→ OBJECTIVE
Write out every line of the rows below word for word, leaving out the pictures.

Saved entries

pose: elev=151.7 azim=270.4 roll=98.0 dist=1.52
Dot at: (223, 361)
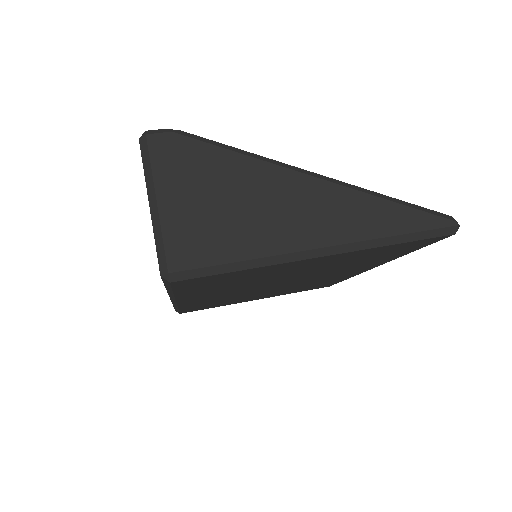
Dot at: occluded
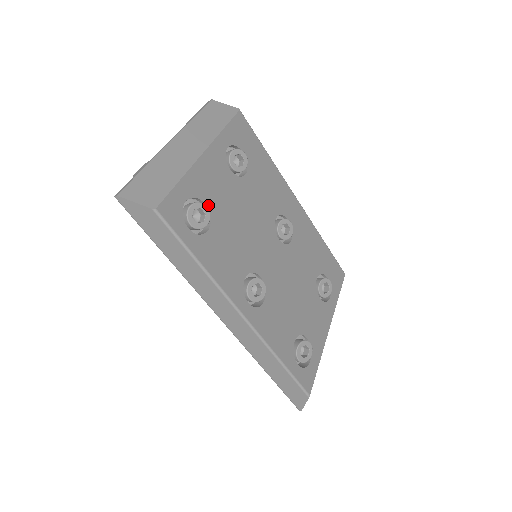
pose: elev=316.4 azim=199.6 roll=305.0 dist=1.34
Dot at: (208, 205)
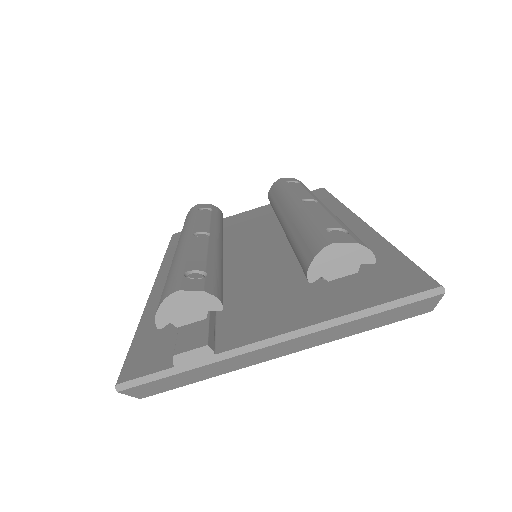
Dot at: occluded
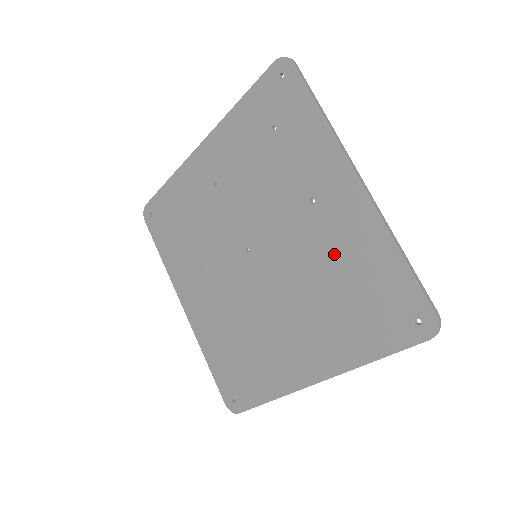
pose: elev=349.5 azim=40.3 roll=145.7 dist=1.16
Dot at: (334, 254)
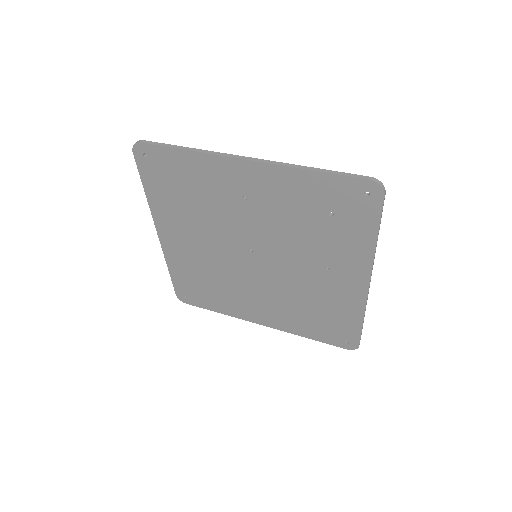
Dot at: (321, 296)
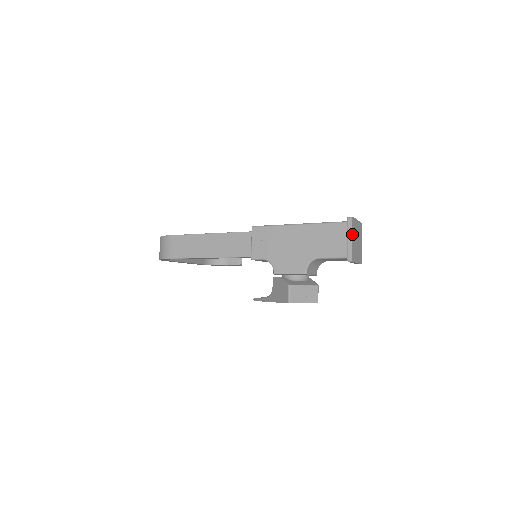
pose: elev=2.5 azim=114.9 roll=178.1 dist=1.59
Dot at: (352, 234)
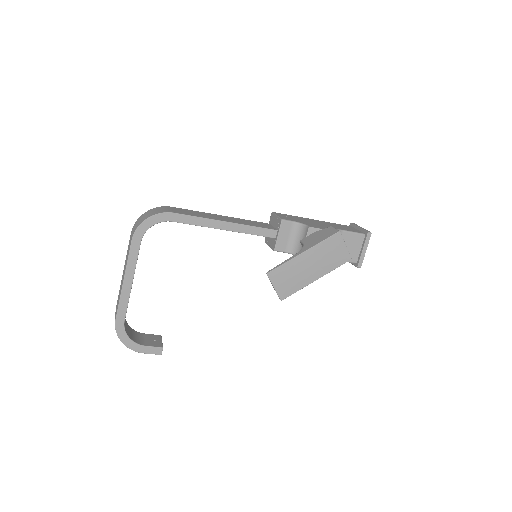
Dot at: occluded
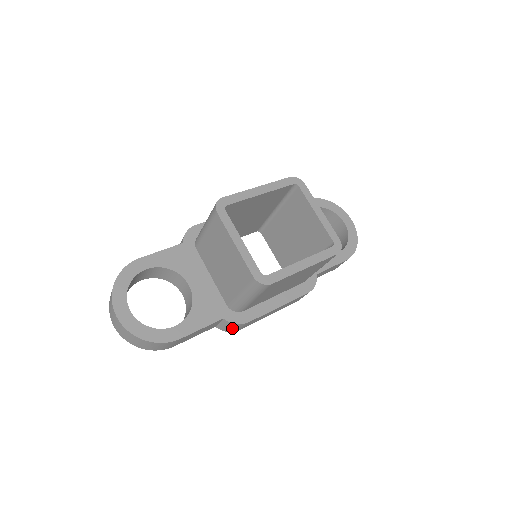
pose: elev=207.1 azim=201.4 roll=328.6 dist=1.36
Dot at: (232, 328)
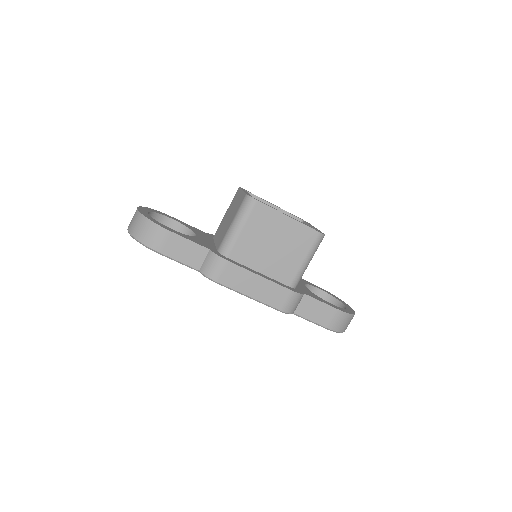
Dot at: (212, 267)
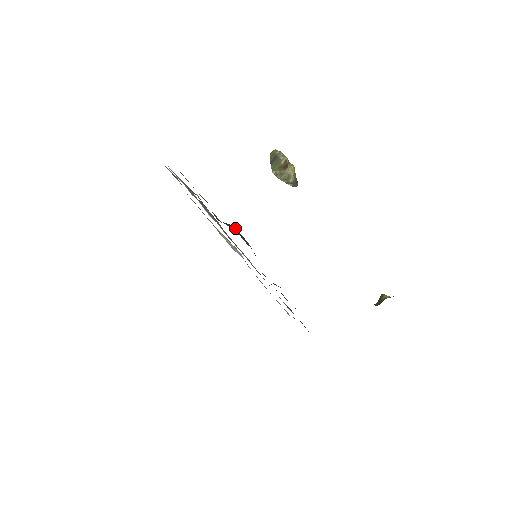
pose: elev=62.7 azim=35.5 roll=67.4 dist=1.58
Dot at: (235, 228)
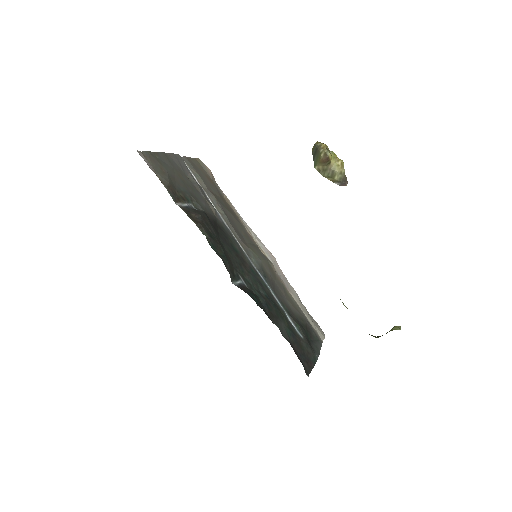
Dot at: (199, 215)
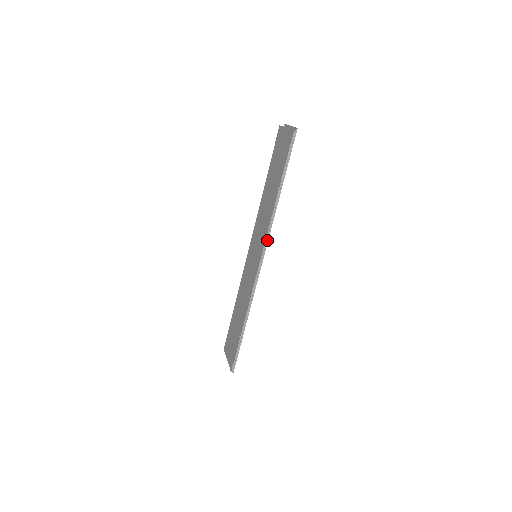
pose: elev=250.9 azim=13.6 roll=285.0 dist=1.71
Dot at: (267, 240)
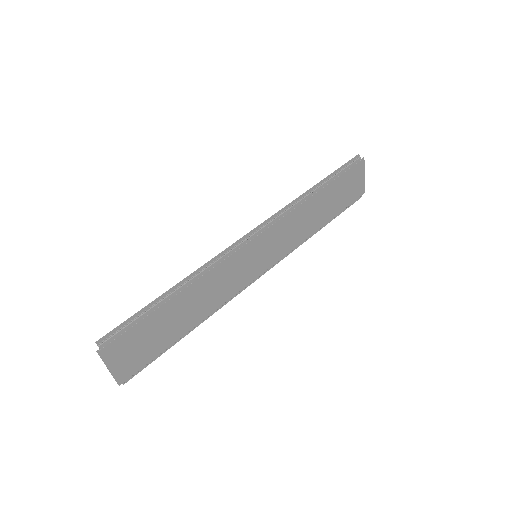
Dot at: (274, 216)
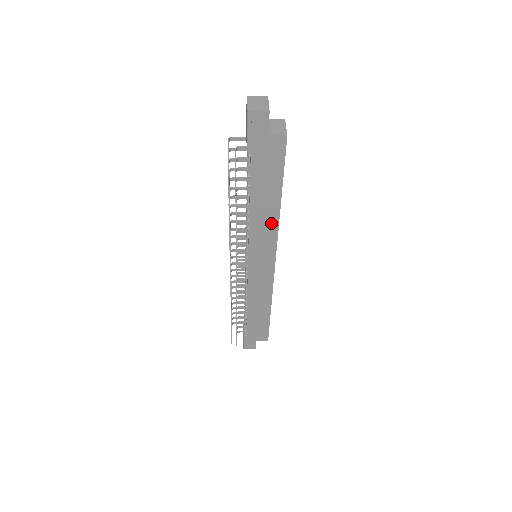
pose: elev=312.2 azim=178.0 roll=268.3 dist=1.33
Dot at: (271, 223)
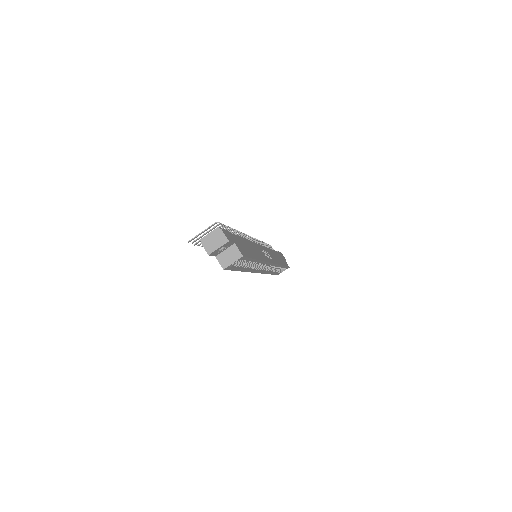
Dot at: occluded
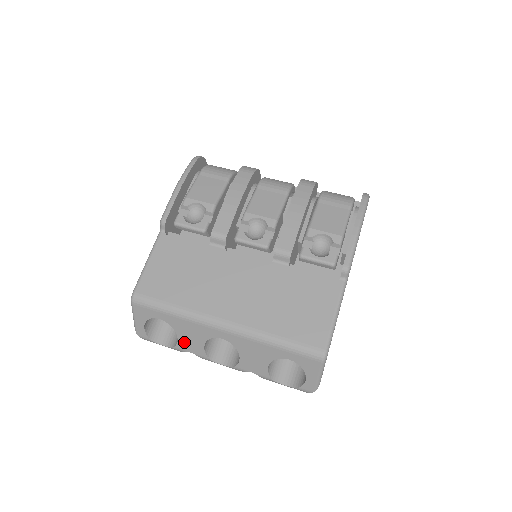
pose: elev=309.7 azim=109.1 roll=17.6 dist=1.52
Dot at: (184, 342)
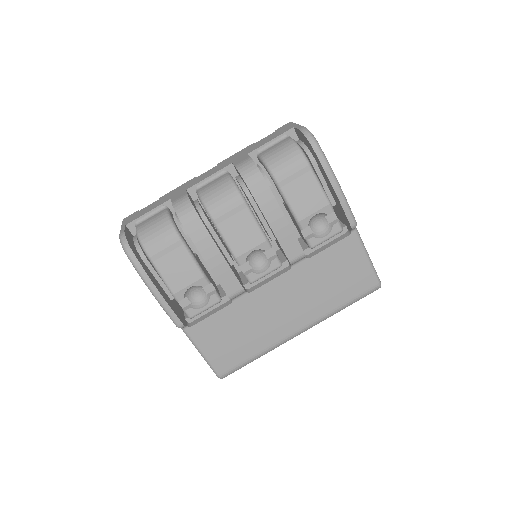
Dot at: occluded
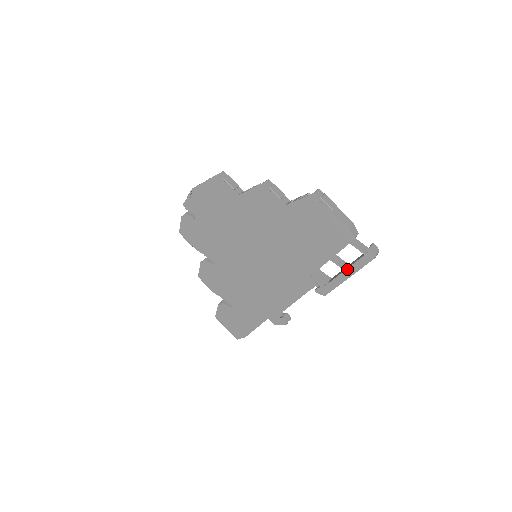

→ ANSWER FOR THE TASK
pose: elev=151.7 azim=270.4 roll=98.0 dist=1.52
Dot at: (223, 361)
Dot at: occluded
pose: elev=316.4 azim=199.6 roll=305.0 dist=1.34
Dot at: (208, 205)
Dot at: occluded
pose: elev=349.5 azim=40.3 roll=145.7 dist=1.16
Dot at: (334, 254)
Dot at: (321, 296)
pose: elev=2.5 azim=114.9 roll=178.1 dist=1.59
Dot at: (352, 234)
Dot at: occluded
pose: elev=207.1 azim=201.4 roll=328.6 dist=1.36
Dot at: (232, 328)
Dot at: (212, 267)
pose: elev=62.7 azim=35.5 roll=67.4 dist=1.58
Dot at: (235, 228)
Dot at: (199, 215)
pose: elev=250.9 azim=13.6 roll=285.0 dist=1.71
Dot at: (267, 240)
Dot at: (274, 216)
pose: elev=312.2 azim=178.0 roll=268.3 dist=1.33
Dot at: (271, 223)
Dot at: occluded
pose: elev=309.7 azim=109.1 roll=17.6 dist=1.52
Dot at: (184, 342)
Dot at: occluded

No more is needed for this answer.